- SELECTED PASSAGE
=-=-=-=-=

Wow. What kind of institution comes up with such a solution to distributing limited resources? Two weeks of camping out at the school is almost like a surgical strike at poor people with small children who need to be cared for! How humiliating to have to pretend it is some sort of festival. If this Cincinnati school district can’t bring itself to make the effort to determine who are most at need, then at the least, they should simply have a random drawing.
You know how it is: The poor need to meet a certain quota of ridiculous effort and suffering before they can dare claim to deserve or to have earned anything, lest they get uppity.
If a parent is willing to camp out for 2 weeks to try to get her or his child an educational advantage, then this miracle school is already getting some pretty good raw materials to start with.
This is why we can’t have nice things.
It’s a feature, not a bug. I mean, how many poor kids’ parents can afford to camp out for two weeks? This way they don’t have to say right out why they’re doing it.
If the public ever realizes how and why they have been marginalized and subjected to false austerity so that the already rich zillion-airs can make even MORE money, it will be fire and bloodbaths.
Why? Because the system is completely broken.

=-=-=-=-=

- SHORT EXERCISE
Proceed with the comments on the Cincinnati school district's two-week enrollment campout, picking up after the final comment shown. The material placed after this point comes from an unrelated source.

- EXCERPTED RECORDS

=-=-=-=-=

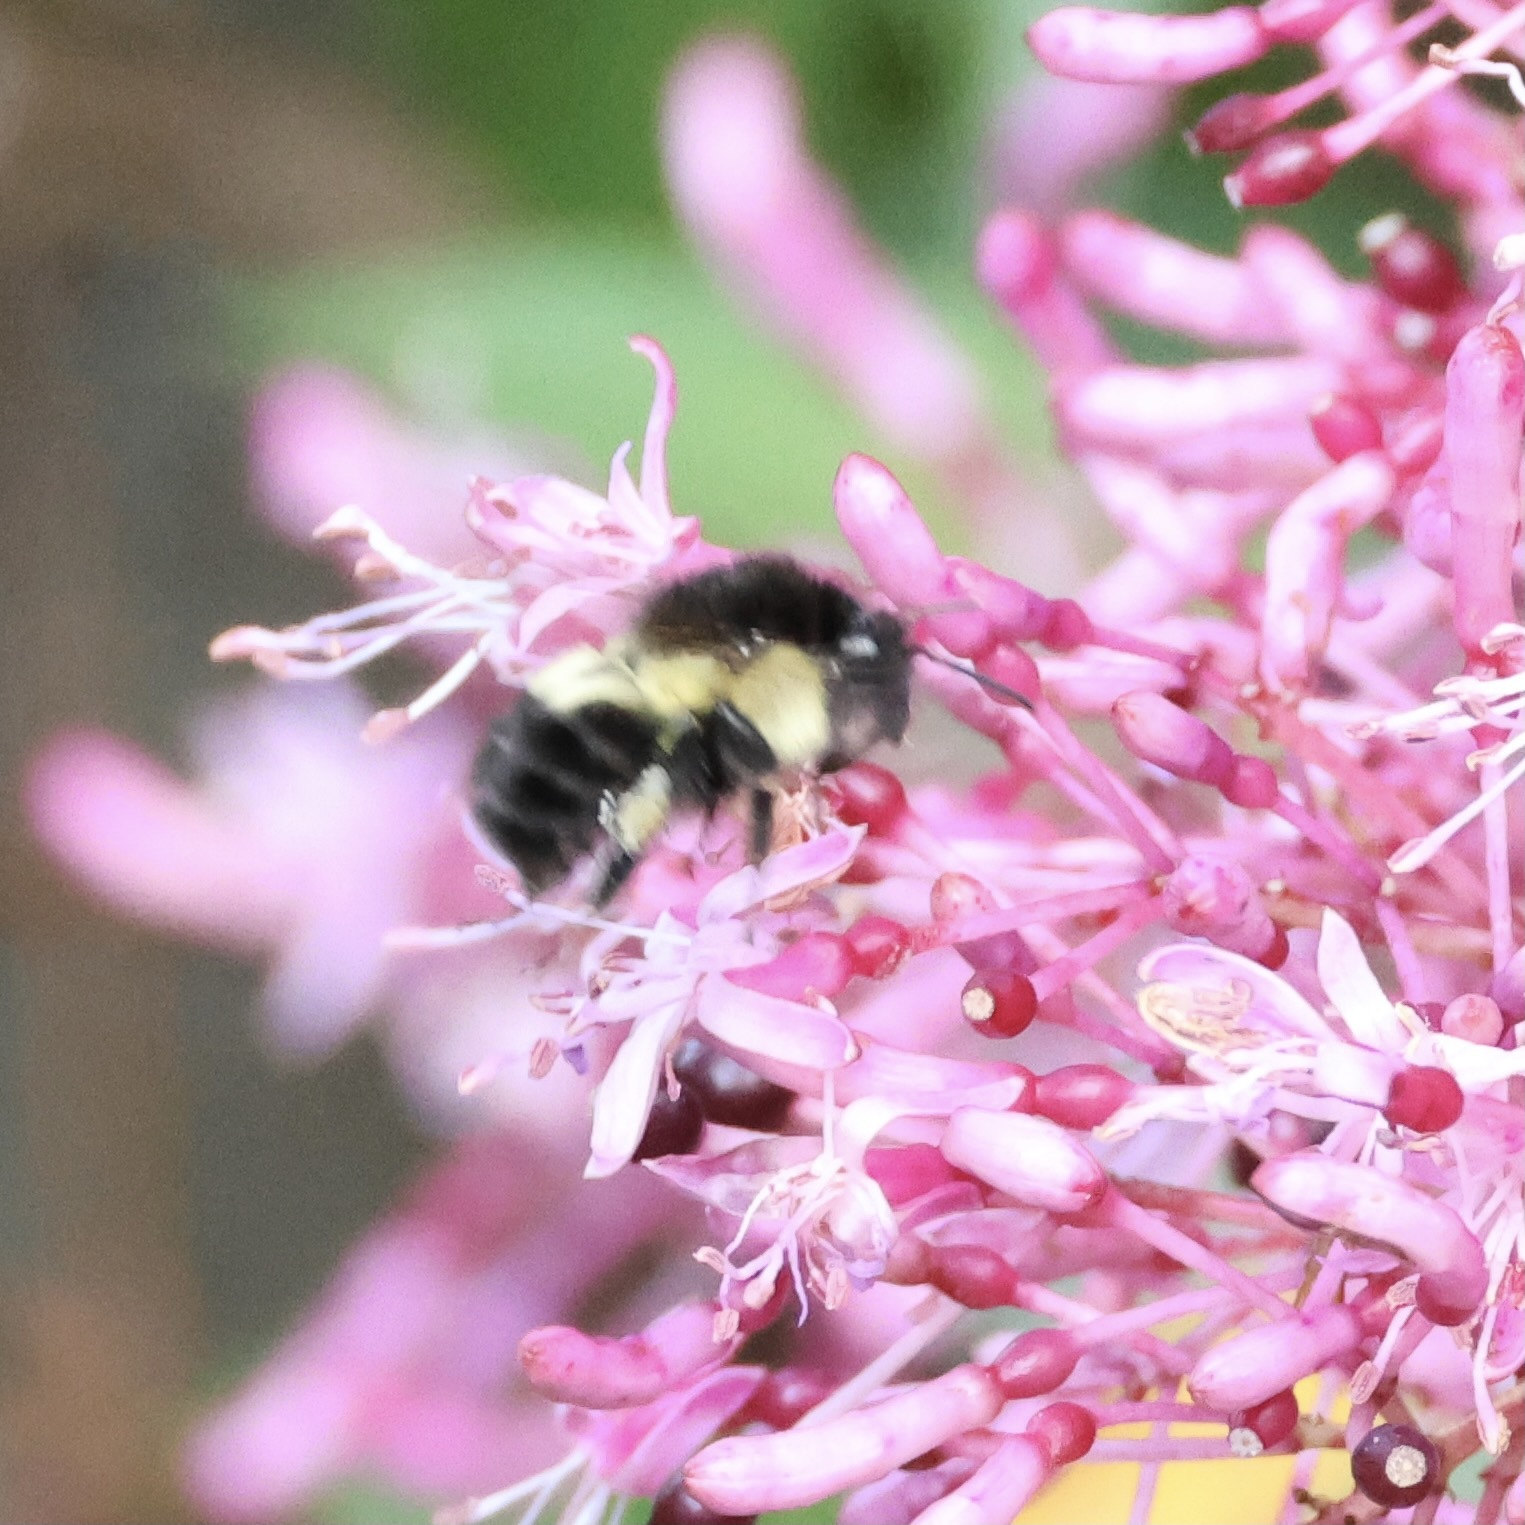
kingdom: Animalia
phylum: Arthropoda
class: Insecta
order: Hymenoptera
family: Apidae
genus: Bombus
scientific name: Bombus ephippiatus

=-=-=-=-=

- EXERCISE RESPONSE
[quote=“austintx, post:2, topic:60474, full:true”]
What kind of institution comes up with such a solution to distributing limited resources? [/quote]
It’s the German school. They’re selecting for willingness to obey orders interminably.
Why not have the parents duke it out on the lawn? Quicker than this slo-mo gladiatorial contest, and more entertaining for the ruling classes.
I’ll bring the popcorn.
Amen brother. In my city the poorer areas pay property tax rates 3 or 4 times many of the wealthiest homeowners due to the assessments being 27 years stale. As I filed my tax appeal I told the tax office that they’d be facing torches and pitchforks if people ever figured this out.
All they need to do to make this school entrance fair is run a lottery like the desirable charters here do. Done, no more circus. But clearly certain people like it this way.
On the other hand, it is fun to create a system in which rich people can’t just buy their way to the top, and instead have to sleep in their cars for two weeks. If, that is, they can’t just pay a homeless person to keep their place in line.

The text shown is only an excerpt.